In protocol.json or run_configuration.json you can sepecify the annotation pipeline options with a section labelled annotationOptions:

annotationOptions: {
  "require_two_barcodes": "false",
  "barcode_set": "rapid",
  "limit_barcodes_to": "BC04,BC05"
}

On the command line these options can be specified using the --annotationOptions argument with a list of option and value pairs --- <option>=<value> --- with no spaces. More than one such option pair can be provided with spaces between them. For example:

--annotationOptions require_two_barcodes=false barcode_set=rapid limit_barcodes_to=BC04,BC05

Protocol file: run_configuration.json

See Setting up for your own run for general format of this file and how it is intended to be used.

Optional properties

  • "title" {string} -- the run name
  • "basecalledPath" {string} -- Path to the folder where basecalled FASTQs are stored
  • "samples" {object} -- A mapping of sample names to the barcodes.

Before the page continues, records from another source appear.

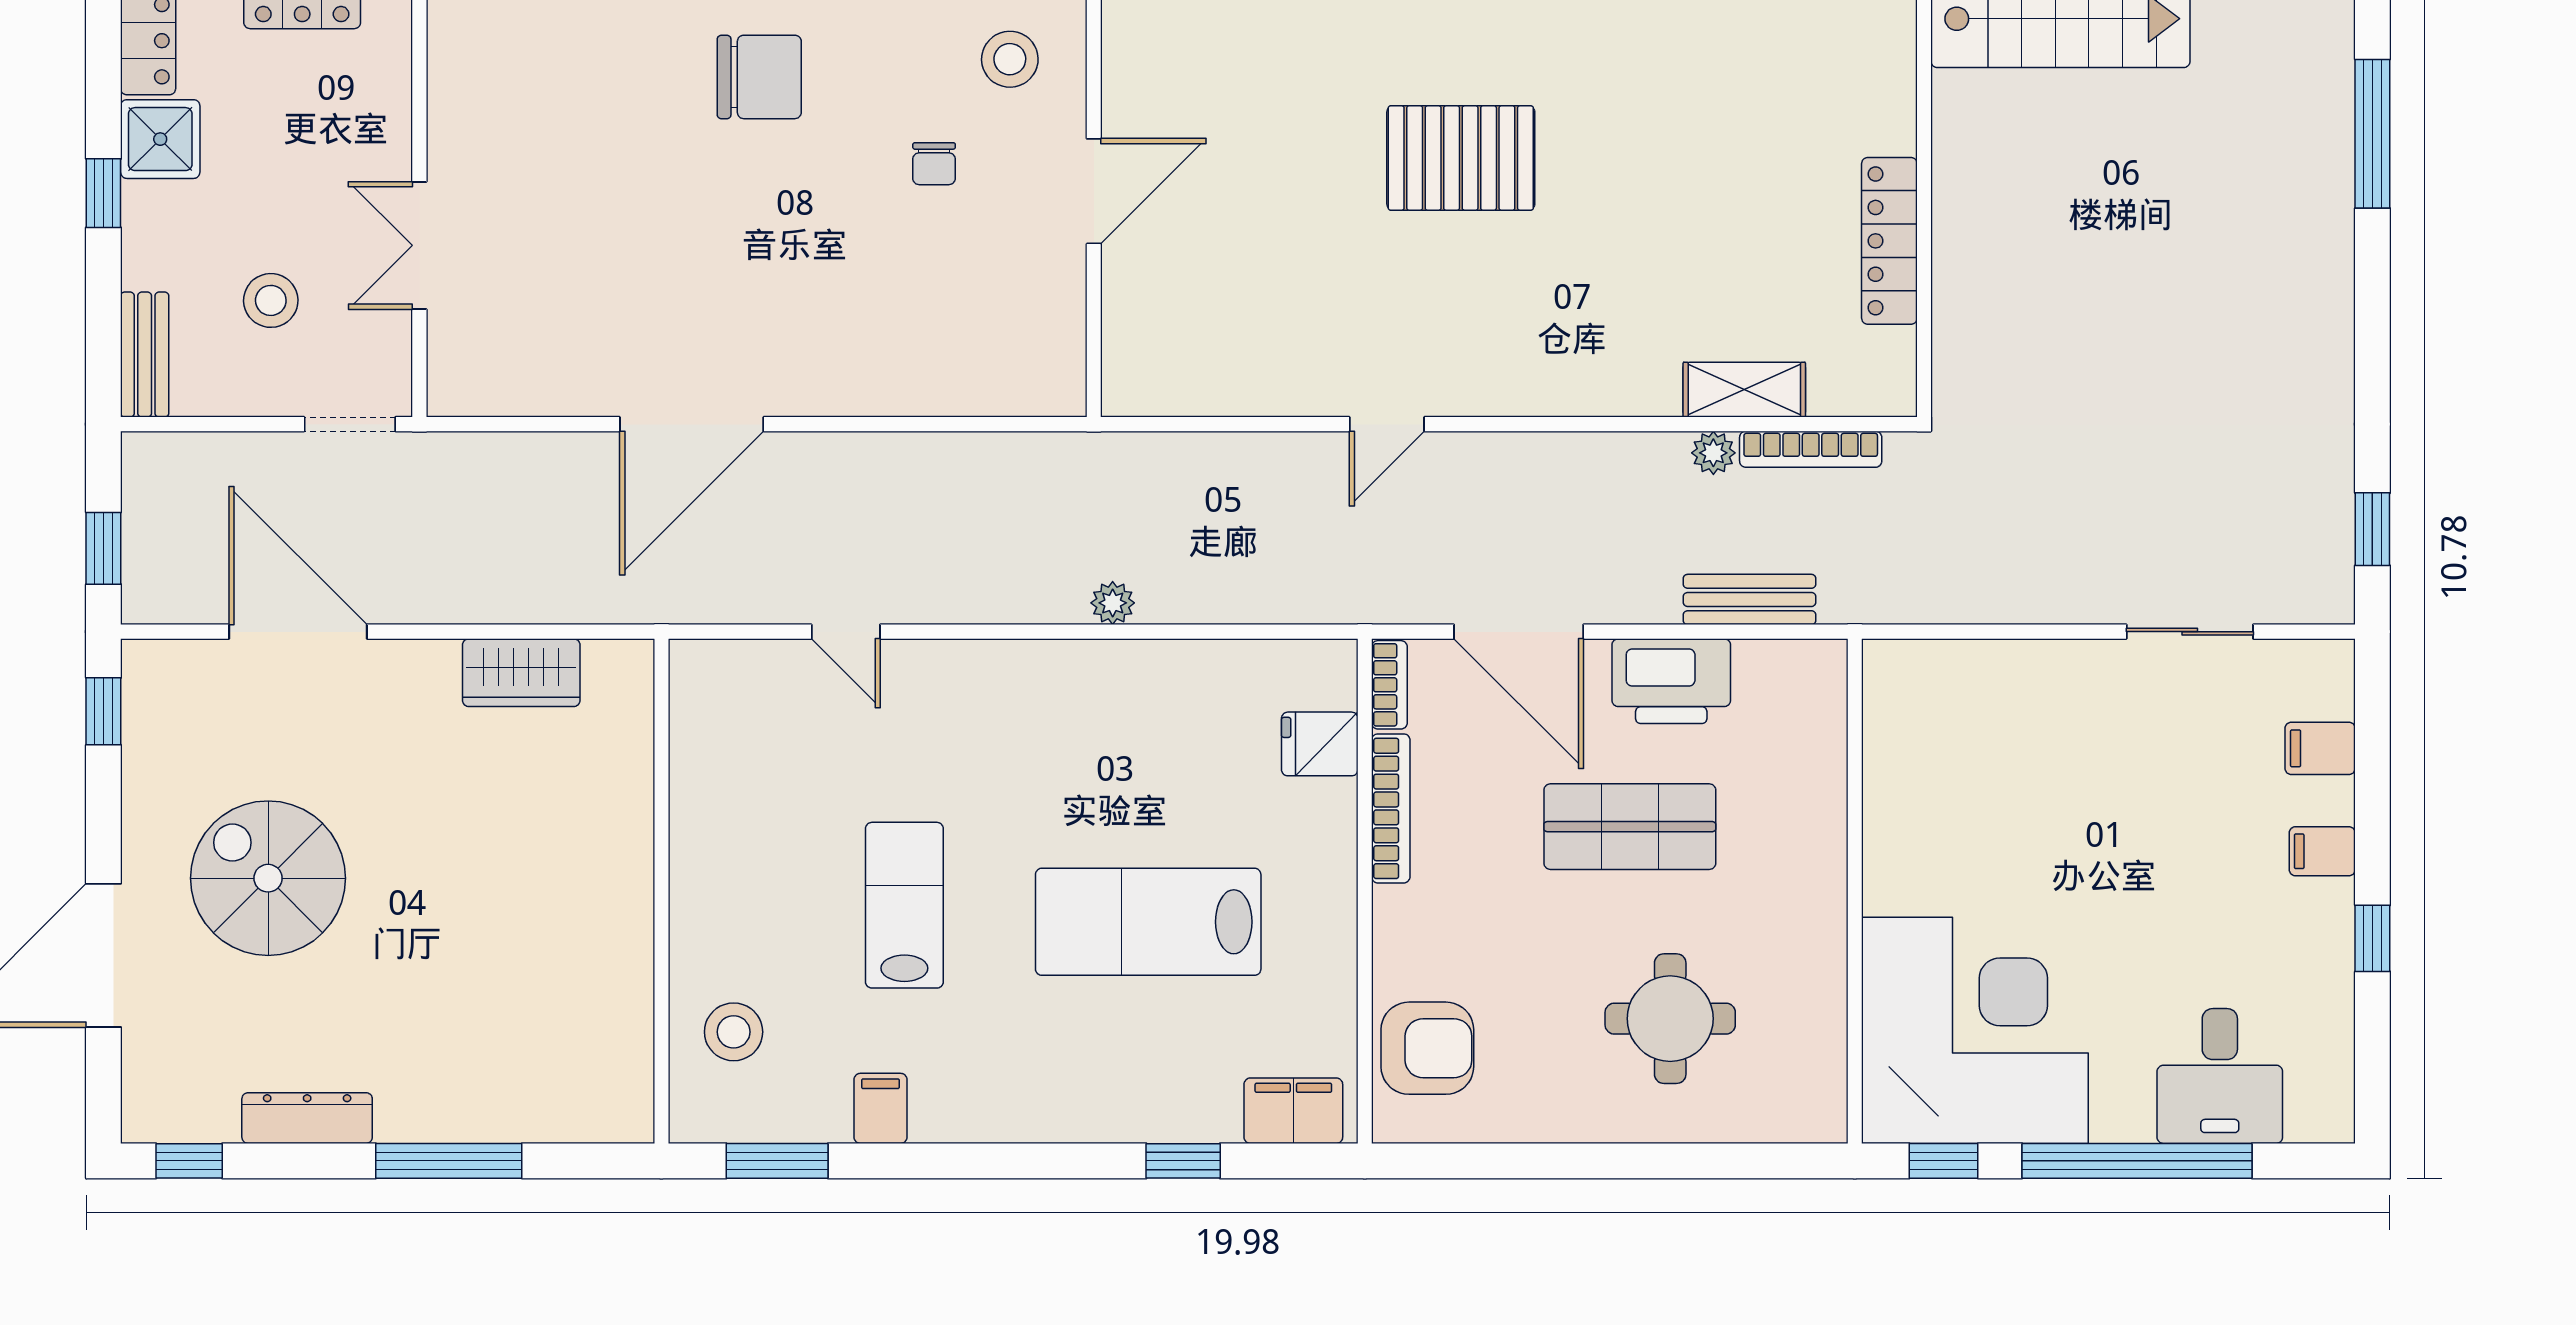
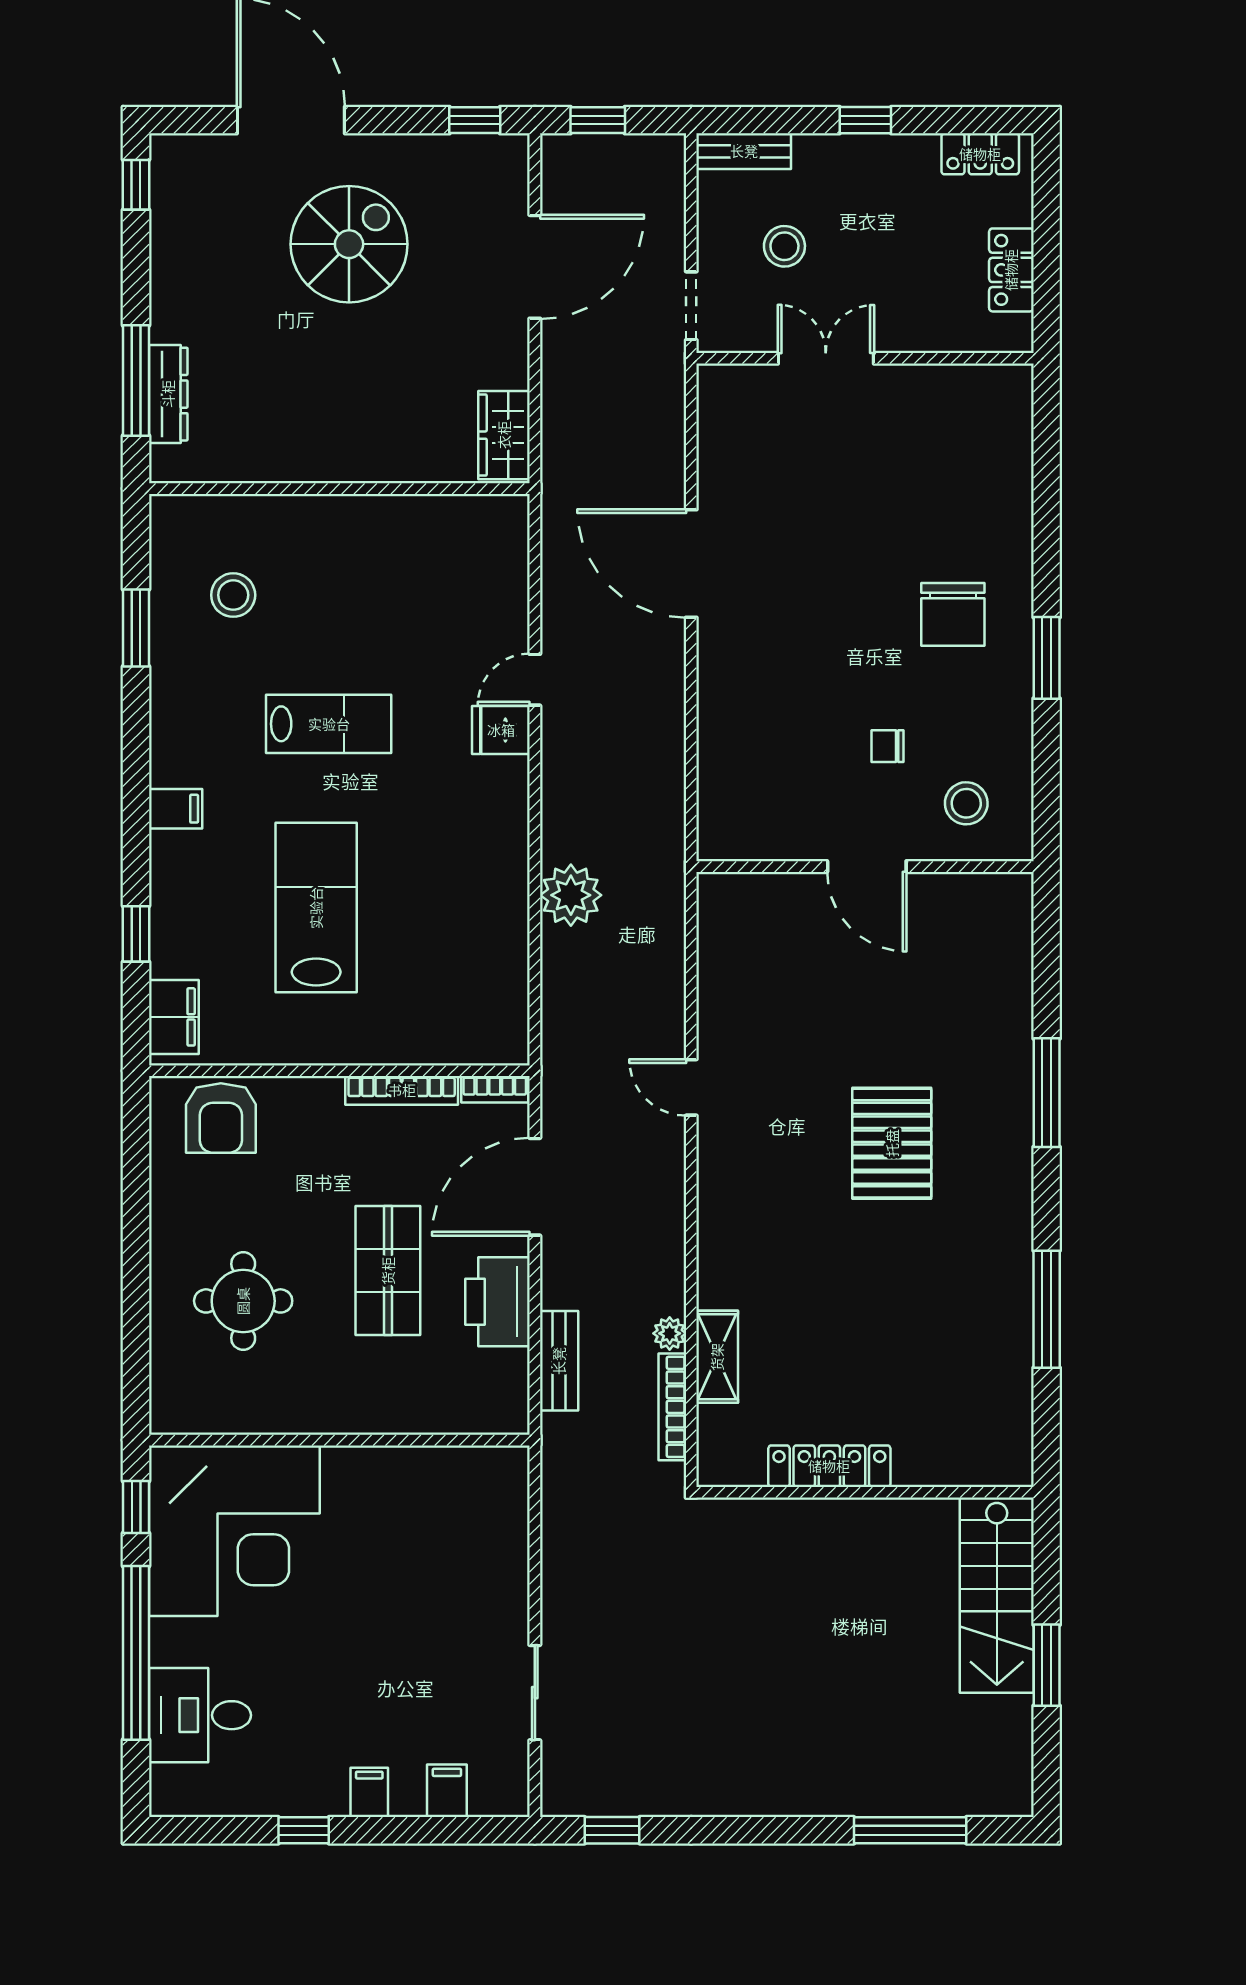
shower: (160, 139) -> (906, 163), removed
plant: (1113, 603) -> (571, 895), width x1.87, depth x1.87
fridge: (1320, 744) -> (501, 730), moved, turned -90
wall: (661, 891) -> (339, 489), moved
filing cabinet: (880, 1108) -> (176, 809), moved
dresser: (307, 1118) -> (168, 394), moved

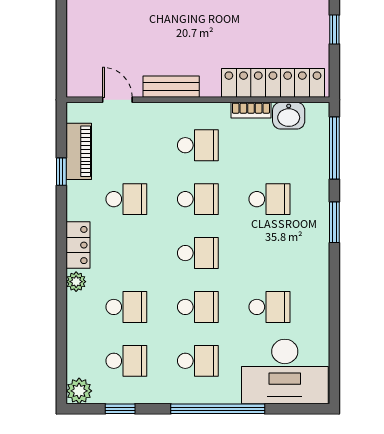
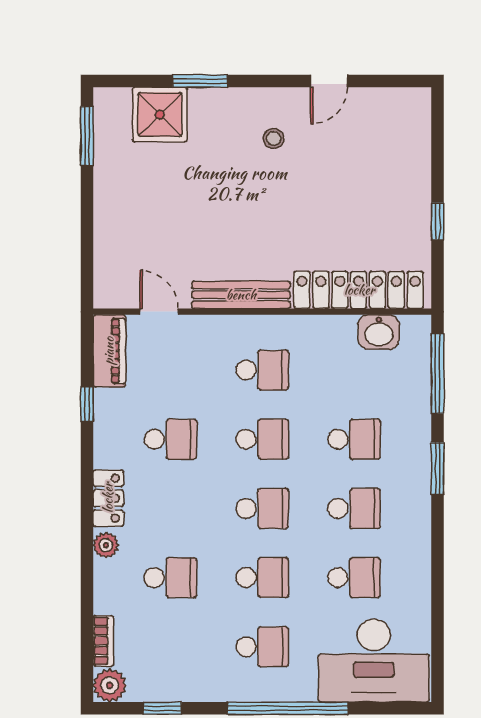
bench: (171, 87) -> (241, 295), width x1.36
bookcase: (251, 110) -> (103, 641), moved, turned -90
piano: (79, 151) -> (109, 351), moved
school desk: (126, 361) -> (354, 508), moved

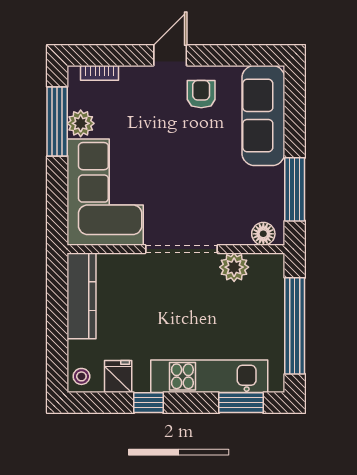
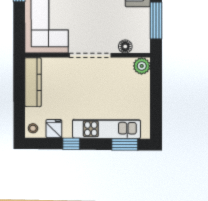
floor lamp: (263, 234) -> (125, 46), moved
plant: (234, 267) -> (142, 66), moved
window: (295, 326) -> (156, 100), removed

See Setting up for your own run.
  • "clearAnnotated" {bool} -- Should any FASTQ annotations (e.g. from a previous run) be removed before starting?
  • "simulateRealTime" {bool}
  • "displayOptions" {object} -- see below

Command line overrides

It's possible to override protocol settings via the command line:

  --title TITLE         experiment title
  --basecalledPath BASECALLEDPATH
                        path to basecalled FASTQ directory (default: don't 
                        annotate FASTQs)
  --annotatedPath ANNOTATEDPATH
                        path to destination directory for annotation CSVs - 
                        will be created if it doesn't exist (default: '.
                        /annotations')
  --referencesPath REFERENCESPATH
                        path to a FASTA file containing a panel of reference 
                        sequences
  --referencesLabel REFERENCESLABEL
                        the reference header field to use as a reference 
                        label (if not just the reference name)
  --barcodeNames BARCODENAMES [BARCODENAMES ...]
                        specify mapping of barcodes to sample names - e.g. 
                        'BC01=Sample1' (can have more than one barcode 
                        mapping to the same name)
  --annotationOptions ANNOTATIONOPTIONS [ANNOTATIONOPTIONS ...]
                        pass through config options to the annotation script 
                        (key=value pairs)

Extras

Display options

These are options which control the way the visualisation is first presented. These are not currently documented and should be used with caution. They can be included via the protocol.json or the run_configuration.json.